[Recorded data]
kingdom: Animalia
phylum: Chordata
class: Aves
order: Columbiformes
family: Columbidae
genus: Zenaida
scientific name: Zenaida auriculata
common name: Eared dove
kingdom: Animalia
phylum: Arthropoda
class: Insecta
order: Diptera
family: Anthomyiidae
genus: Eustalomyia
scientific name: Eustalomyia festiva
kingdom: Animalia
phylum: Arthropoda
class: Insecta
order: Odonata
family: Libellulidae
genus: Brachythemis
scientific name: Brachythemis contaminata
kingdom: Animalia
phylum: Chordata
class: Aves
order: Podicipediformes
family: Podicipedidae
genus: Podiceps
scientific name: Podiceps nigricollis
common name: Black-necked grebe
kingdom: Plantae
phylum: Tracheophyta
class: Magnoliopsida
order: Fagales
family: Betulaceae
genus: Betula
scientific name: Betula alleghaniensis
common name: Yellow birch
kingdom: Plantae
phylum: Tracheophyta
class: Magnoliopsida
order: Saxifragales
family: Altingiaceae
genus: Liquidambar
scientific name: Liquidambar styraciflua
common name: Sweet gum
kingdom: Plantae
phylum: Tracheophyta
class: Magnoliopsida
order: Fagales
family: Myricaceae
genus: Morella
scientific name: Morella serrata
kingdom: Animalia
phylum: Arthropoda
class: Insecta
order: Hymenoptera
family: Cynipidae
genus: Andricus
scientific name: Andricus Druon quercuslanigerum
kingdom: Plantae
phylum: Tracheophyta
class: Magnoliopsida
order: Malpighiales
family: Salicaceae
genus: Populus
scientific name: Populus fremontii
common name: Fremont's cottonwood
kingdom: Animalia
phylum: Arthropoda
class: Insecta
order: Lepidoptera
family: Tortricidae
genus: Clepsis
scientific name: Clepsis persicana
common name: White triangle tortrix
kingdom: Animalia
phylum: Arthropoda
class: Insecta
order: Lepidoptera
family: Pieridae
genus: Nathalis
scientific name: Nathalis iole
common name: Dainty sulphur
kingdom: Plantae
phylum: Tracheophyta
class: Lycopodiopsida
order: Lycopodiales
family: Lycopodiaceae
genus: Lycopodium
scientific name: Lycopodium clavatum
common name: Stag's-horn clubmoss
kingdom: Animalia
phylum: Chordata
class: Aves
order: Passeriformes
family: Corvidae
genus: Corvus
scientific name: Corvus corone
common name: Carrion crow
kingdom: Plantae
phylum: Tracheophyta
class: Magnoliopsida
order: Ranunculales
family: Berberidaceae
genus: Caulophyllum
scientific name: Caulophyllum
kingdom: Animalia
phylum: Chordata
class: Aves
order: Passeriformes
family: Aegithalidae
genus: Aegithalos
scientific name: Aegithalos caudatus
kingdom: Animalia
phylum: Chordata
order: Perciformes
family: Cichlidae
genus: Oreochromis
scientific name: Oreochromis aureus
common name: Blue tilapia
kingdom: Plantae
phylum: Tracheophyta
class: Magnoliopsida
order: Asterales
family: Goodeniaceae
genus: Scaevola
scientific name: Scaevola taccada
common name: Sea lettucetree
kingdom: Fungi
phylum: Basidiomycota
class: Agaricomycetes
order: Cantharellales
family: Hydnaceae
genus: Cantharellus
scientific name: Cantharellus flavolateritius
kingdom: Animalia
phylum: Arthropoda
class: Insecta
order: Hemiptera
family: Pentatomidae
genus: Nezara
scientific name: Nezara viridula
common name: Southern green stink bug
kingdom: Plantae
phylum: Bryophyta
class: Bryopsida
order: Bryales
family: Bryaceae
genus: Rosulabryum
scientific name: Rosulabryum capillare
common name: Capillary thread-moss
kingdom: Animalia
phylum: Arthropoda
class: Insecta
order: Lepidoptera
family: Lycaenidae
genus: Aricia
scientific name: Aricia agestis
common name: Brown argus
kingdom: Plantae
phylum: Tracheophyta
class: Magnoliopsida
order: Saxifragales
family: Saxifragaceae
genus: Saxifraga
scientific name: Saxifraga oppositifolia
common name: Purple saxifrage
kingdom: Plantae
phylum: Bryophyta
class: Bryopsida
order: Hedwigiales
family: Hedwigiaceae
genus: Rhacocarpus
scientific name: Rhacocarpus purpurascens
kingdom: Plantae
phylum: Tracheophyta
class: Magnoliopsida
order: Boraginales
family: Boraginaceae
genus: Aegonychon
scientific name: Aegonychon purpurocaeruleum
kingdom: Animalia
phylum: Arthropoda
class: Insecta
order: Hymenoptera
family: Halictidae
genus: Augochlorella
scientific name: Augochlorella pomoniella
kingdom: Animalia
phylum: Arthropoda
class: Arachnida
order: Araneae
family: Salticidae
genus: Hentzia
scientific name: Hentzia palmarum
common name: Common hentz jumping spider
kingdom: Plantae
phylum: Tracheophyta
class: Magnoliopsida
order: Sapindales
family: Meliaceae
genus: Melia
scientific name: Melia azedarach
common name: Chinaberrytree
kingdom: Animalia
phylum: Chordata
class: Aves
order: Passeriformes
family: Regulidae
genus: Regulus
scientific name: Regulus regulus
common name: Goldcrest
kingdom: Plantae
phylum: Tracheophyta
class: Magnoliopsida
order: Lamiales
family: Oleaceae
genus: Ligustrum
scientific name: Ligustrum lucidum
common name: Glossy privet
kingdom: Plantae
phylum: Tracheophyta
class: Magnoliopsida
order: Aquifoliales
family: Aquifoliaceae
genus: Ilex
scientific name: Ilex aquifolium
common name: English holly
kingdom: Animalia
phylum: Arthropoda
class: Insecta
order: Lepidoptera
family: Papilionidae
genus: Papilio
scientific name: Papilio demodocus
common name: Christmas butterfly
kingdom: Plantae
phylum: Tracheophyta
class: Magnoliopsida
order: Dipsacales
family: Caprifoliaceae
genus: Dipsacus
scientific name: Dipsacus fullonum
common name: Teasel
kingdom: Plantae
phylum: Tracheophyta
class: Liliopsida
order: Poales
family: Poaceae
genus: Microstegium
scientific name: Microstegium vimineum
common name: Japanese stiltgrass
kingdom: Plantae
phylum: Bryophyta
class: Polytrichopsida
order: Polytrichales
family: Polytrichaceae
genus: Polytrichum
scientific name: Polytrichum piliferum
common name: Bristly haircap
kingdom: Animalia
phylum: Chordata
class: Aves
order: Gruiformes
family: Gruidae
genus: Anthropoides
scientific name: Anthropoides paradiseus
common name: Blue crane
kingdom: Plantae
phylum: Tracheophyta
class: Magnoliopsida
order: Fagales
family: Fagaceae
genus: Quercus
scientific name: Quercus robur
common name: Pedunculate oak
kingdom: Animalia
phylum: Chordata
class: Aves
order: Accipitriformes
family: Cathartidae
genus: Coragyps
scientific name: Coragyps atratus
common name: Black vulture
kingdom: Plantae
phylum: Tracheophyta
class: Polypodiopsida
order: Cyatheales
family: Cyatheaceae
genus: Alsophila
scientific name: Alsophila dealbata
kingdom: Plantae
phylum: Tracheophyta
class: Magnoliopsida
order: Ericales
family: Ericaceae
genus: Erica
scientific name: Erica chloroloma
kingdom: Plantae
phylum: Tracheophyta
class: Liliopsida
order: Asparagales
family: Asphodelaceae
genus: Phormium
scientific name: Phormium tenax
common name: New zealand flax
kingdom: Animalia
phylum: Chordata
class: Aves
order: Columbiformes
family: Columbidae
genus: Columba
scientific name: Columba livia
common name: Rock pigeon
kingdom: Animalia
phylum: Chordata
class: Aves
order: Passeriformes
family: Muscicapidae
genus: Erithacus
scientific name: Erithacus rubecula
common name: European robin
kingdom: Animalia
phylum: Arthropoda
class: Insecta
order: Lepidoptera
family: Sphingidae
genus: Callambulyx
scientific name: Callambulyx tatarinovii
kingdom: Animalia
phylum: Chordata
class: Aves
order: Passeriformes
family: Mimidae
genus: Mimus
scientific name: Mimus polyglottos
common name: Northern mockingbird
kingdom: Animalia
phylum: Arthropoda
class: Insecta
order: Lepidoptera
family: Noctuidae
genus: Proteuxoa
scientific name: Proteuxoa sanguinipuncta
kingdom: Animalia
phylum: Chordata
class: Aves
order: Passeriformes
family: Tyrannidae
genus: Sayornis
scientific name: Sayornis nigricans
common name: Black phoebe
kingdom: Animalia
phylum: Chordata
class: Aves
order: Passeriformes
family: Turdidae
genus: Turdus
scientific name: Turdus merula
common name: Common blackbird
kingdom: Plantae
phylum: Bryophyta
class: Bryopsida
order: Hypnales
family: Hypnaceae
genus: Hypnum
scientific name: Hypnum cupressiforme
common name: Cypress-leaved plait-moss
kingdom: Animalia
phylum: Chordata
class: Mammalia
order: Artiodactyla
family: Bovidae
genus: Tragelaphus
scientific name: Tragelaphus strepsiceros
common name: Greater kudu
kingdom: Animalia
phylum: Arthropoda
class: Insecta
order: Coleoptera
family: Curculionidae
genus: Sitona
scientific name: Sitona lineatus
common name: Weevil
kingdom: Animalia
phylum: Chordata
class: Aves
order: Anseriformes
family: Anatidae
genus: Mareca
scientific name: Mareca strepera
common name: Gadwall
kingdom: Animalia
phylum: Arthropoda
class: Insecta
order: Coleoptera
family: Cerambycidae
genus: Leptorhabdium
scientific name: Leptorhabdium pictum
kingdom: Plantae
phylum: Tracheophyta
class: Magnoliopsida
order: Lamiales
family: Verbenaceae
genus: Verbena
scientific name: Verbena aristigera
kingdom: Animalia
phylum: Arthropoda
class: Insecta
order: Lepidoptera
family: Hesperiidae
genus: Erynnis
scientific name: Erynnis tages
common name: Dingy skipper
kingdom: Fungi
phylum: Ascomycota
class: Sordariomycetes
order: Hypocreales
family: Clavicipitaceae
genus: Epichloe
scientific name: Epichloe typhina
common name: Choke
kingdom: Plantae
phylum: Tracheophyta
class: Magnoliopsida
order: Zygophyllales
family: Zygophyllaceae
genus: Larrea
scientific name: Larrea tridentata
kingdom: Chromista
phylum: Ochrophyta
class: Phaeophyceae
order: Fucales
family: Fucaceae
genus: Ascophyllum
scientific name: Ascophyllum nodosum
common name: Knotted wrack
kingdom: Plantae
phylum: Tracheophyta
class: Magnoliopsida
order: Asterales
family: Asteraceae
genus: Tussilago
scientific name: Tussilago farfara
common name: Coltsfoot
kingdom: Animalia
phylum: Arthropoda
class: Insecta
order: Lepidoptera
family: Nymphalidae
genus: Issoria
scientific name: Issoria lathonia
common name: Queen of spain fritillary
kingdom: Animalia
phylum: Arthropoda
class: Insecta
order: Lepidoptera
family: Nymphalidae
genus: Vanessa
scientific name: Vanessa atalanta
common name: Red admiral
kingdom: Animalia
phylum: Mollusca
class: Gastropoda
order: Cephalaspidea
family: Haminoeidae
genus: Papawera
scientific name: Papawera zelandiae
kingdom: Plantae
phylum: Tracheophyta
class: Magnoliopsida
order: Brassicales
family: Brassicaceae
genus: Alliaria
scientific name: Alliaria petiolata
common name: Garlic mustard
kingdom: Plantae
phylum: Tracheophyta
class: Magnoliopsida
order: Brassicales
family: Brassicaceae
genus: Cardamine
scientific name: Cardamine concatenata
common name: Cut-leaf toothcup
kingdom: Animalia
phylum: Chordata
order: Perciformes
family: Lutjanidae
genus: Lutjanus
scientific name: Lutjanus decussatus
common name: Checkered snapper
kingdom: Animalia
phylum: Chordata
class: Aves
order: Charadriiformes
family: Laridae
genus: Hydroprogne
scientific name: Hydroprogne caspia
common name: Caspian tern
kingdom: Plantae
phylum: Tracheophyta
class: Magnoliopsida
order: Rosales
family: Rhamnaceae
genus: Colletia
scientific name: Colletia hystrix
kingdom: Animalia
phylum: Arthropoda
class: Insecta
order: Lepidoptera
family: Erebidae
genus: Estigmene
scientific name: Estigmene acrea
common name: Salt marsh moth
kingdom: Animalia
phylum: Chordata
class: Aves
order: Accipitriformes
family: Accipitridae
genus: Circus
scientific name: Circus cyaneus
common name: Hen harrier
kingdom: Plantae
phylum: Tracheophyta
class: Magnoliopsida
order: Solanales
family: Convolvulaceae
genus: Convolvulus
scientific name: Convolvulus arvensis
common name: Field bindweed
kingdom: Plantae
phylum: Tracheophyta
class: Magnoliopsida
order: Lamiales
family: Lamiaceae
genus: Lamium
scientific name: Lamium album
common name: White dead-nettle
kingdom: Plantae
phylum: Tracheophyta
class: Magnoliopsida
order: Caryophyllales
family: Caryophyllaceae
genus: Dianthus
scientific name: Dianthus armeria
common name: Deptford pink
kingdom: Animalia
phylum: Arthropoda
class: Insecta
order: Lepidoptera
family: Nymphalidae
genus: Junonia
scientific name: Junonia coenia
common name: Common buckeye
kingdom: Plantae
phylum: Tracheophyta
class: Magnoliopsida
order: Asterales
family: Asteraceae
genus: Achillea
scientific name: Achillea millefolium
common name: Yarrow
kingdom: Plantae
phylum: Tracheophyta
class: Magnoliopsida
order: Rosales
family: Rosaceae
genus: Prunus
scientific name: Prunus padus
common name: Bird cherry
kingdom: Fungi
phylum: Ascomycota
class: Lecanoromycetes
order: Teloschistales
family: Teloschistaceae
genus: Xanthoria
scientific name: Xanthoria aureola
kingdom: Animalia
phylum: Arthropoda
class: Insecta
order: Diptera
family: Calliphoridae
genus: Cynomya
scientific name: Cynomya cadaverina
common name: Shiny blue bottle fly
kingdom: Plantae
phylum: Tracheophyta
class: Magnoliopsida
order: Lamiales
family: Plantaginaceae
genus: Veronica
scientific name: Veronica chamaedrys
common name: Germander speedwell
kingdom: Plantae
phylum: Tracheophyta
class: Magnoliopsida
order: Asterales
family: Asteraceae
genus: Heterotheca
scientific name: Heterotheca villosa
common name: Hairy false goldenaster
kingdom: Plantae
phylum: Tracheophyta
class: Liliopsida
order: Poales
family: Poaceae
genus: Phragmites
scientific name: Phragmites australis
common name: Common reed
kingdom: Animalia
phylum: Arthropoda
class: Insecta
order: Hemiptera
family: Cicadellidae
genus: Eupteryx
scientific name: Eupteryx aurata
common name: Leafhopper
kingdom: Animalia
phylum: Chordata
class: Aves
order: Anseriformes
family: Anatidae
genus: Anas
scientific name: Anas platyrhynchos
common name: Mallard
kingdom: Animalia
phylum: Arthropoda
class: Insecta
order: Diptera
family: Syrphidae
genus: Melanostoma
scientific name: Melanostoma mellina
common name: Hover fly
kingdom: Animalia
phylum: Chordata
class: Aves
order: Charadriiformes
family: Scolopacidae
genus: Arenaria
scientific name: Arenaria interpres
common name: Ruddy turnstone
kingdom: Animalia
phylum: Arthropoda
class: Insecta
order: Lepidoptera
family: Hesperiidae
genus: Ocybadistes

§ DIRECTION
Please update the listing between the lines holding "common name: Black vulture" and "common name: Greater kudu", inclusive, so that "scientific name" becomes "binomial name" and nothing else changes. Give back only those lines.

§ REPLY TO THE TASK
common name: Black vulture
kingdom: Plantae
phylum: Tracheophyta
class: Polypodiopsida
order: Cyatheales
family: Cyatheaceae
genus: Alsophila
binomial name: Alsophila dealbata
kingdom: Plantae
phylum: Tracheophyta
class: Magnoliopsida
order: Ericales
family: Ericaceae
genus: Erica
binomial name: Erica chloroloma
kingdom: Plantae
phylum: Tracheophyta
class: Liliopsida
order: Asparagales
family: Asphodelaceae
genus: Phormium
binomial name: Phormium tenax
common name: New zealand flax
kingdom: Animalia
phylum: Chordata
class: Aves
order: Columbiformes
family: Columbidae
genus: Columba
binomial name: Columba livia
common name: Rock pigeon
kingdom: Animalia
phylum: Chordata
class: Aves
order: Passeriformes
family: Muscicapidae
genus: Erithacus
binomial name: Erithacus rubecula
common name: European robin
kingdom: Animalia
phylum: Arthropoda
class: Insecta
order: Lepidoptera
family: Sphingidae
genus: Callambulyx
binomial name: Callambulyx tatarinovii
kingdom: Animalia
phylum: Chordata
class: Aves
order: Passeriformes
family: Mimidae
genus: Mimus
binomial name: Mimus polyglottos
common name: Northern mockingbird
kingdom: Animalia
phylum: Arthropoda
class: Insecta
order: Lepidoptera
family: Noctuidae
genus: Proteuxoa
binomial name: Proteuxoa sanguinipuncta
kingdom: Animalia
phylum: Chordata
class: Aves
order: Passeriformes
family: Tyrannidae
genus: Sayornis
binomial name: Sayornis nigricans
common name: Black phoebe
kingdom: Animalia
phylum: Chordata
class: Aves
order: Passeriformes
family: Turdidae
genus: Turdus
binomial name: Turdus merula
common name: Common blackbird
kingdom: Plantae
phylum: Bryophyta
class: Bryopsida
order: Hypnales
family: Hypnaceae
genus: Hypnum
binomial name: Hypnum cupressiforme
common name: Cypress-leaved plait-moss
kingdom: Animalia
phylum: Chordata
class: Mammalia
order: Artiodactyla
family: Bovidae
genus: Tragelaphus
binomial name: Tragelaphus strepsiceros
common name: Greater kudu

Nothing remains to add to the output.